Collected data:
· · · ·

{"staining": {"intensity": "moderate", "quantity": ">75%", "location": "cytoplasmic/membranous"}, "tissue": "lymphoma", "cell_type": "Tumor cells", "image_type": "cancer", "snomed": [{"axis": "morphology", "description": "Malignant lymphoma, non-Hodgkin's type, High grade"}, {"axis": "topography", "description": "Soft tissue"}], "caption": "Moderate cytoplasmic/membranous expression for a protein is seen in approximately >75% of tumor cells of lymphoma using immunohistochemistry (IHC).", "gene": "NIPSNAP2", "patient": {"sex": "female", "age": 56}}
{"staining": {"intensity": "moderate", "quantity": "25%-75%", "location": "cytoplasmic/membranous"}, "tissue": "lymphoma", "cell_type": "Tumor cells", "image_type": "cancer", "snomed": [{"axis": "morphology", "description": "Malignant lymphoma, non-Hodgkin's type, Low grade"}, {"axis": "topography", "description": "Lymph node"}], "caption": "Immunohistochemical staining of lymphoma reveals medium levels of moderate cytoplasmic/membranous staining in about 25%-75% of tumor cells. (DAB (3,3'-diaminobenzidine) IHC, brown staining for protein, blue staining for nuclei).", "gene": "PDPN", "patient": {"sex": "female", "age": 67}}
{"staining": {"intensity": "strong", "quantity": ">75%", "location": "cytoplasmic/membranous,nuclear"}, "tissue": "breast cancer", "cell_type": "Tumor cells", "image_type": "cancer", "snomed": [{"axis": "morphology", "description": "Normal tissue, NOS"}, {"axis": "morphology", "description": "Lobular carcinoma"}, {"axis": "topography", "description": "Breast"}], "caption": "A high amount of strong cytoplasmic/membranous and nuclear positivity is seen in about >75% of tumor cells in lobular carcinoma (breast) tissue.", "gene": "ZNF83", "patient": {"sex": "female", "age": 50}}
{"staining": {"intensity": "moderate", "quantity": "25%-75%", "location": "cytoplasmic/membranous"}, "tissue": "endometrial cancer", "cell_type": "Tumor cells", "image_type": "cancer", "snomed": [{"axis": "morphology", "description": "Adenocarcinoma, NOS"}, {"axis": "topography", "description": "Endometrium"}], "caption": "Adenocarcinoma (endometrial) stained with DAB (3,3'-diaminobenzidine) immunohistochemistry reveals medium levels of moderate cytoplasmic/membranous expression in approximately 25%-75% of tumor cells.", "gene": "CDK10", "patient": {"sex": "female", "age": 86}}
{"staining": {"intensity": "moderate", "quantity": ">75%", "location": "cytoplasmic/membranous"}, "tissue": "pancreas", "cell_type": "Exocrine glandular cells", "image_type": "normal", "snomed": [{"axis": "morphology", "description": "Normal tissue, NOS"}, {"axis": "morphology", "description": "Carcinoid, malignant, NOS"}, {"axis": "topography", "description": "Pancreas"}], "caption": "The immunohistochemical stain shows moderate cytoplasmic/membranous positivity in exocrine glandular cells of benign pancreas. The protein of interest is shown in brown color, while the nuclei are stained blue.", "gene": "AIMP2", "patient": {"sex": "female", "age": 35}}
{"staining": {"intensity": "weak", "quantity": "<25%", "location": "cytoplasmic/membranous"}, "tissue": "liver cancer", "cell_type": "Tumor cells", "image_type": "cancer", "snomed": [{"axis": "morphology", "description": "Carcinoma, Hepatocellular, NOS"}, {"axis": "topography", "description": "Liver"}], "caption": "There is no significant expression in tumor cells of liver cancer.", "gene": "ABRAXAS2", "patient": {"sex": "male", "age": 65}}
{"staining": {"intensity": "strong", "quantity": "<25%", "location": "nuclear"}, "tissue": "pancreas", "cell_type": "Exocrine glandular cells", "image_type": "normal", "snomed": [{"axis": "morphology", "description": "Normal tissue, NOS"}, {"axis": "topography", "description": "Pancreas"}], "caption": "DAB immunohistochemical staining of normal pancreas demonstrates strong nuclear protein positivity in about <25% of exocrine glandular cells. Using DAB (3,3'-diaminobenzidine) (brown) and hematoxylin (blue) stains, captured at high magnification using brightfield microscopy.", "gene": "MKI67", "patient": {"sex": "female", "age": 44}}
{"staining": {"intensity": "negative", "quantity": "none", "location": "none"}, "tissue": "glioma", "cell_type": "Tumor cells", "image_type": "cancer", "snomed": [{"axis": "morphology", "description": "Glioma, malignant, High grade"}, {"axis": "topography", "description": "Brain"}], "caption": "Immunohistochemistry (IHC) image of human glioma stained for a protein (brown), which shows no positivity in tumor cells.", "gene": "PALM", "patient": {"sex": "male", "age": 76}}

· · · ·

» **TASK**
Repeat, word for word, all of the data shown above.

» **OUTPUT**
{"staining": {"intensity": "moderate", "quantity": ">75%", "location": "cytoplasmic/membranous"}, "tissue": "lymphoma", "cell_type": "Tumor cells", "image_type": "cancer", "snomed": [{"axis": "morphology", "description": "Malignant lymphoma, non-Hodgkin's type, High grade"}, {"axis": "topography", "description": "Soft tissue"}], "caption": "Moderate cytoplasmic/membranous expression for a protein is seen in approximately >75% of tumor cells of lymphoma using immunohistochemistry (IHC).", "gene": "NIPSNAP2", "patient": {"sex": "female", "age": 56}}
{"staining": {"intensity": "moderate", "quantity": "25%-75%", "location": "cytoplasmic/membranous"}, "tissue": "lymphoma", "cell_type": "Tumor cells", "image_type": "cancer", "snomed": [{"axis": "morphology", "description": "Malignant lymphoma, non-Hodgkin's type, Low grade"}, {"axis": "topography", "description": "Lymph node"}], "caption": "Immunohistochemical staining of lymphoma reveals medium levels of moderate cytoplasmic/membranous staining in about 25%-75% of tumor cells. (DAB (3,3'-diaminobenzidine) IHC, brown staining for protein, blue staining for nuclei).", "gene": "PDPN", "patient": {"sex": "female", "age": 67}}
{"staining": {"intensity": "strong", "quantity": ">75%", "location": "cytoplasmic/membranous,nuclear"}, "tissue": "breast cancer", "cell_type": "Tumor cells", "image_type": "cancer", "snomed": [{"axis": "morphology", "description": "Normal tissue, NOS"}, {"axis": "morphology", "description": "Lobular carcinoma"}, {"axis": "topography", "description": "Breast"}], "caption": "A high amount of strong cytoplasmic/membranous and nuclear positivity is seen in about >75% of tumor cells in lobular carcinoma (breast) tissue.", "gene": "ZNF83", "patient": {"sex": "female", "age": 50}}
{"staining": {"intensity": "moderate", "quantity": "25%-75%", "location": "cytoplasmic/membranous"}, "tissue": "endometrial cancer", "cell_type": "Tumor cells", "image_type": "cancer", "snomed": [{"axis": "morphology", "description": "Adenocarcinoma, NOS"}, {"axis": "topography", "description": "Endometrium"}], "caption": "Adenocarcinoma (endometrial) stained with DAB (3,3'-diaminobenzidine) immunohistochemistry reveals medium levels of moderate cytoplasmic/membranous expression in approximately 25%-75% of tumor cells.", "gene": "CDK10", "patient": {"sex": "female", "age": 86}}
{"staining": {"intensity": "moderate", "quantity": ">75%", "location": "cytoplasmic/membranous"}, "tissue": "pancreas", "cell_type": "Exocrine glandular cells", "image_type": "normal", "snomed": [{"axis": "morphology", "description": "Normal tissue, NOS"}, {"axis": "morphology", "description": "Carcinoid, malignant, NOS"}, {"axis": "topography", "description": "Pancreas"}], "caption": "The immunohistochemical stain shows moderate cytoplasmic/membranous positivity in exocrine glandular cells of benign pancreas. The protein of interest is shown in brown color, while the nuclei are stained blue.", "gene": "AIMP2", "patient": {"sex": "female", "age": 35}}
{"staining": {"intensity": "weak", "quantity": "<25%", "location": "cytoplasmic/membranous"}, "tissue": "liver cancer", "cell_type": "Tumor cells", "image_type": "cancer", "snomed": [{"axis": "morphology", "description": "Carcinoma, Hepatocellular, NOS"}, {"axis": "topography", "description": "Liver"}], "caption": "There is no significant expression in tumor cells of liver cancer.", "gene": "ABRAXAS2", "patient": {"sex": "male", "age": 65}}
{"staining": {"intensity": "strong", "quantity": "<25%", "location": "nuclear"}, "tissue": "pancreas", "cell_type": "Exocrine glandular cells", "image_type": "normal", "snomed": [{"axis": "morphology", "description": "Normal tissue, NOS"}, {"axis": "topography", "description": "Pancreas"}], "caption": "DAB immunohistochemical staining of normal pancreas demonstrates strong nuclear protein positivity in about <25% of exocrine glandular cells. Using DAB (3,3'-diaminobenzidine) (brown) and hematoxylin (blue) stains, captured at high magnification using brightfield microscopy.", "gene": "MKI67", "patient": {"sex": "female", "age": 44}}
{"staining": {"intensity": "negative", "quantity": "none", "location": "none"}, "tissue": "glioma", "cell_type": "Tumor cells", "image_type": "cancer", "snomed": [{"axis": "morphology", "description": "Glioma, malignant, High grade"}, {"axis": "topography", "description": "Brain"}], "caption": "Immunohistochemistry (IHC) image of human glioma stained for a protein (brown), which shows no positivity in tumor cells.", "gene": "PALM", "patient": {"sex": "male", "age": 76}}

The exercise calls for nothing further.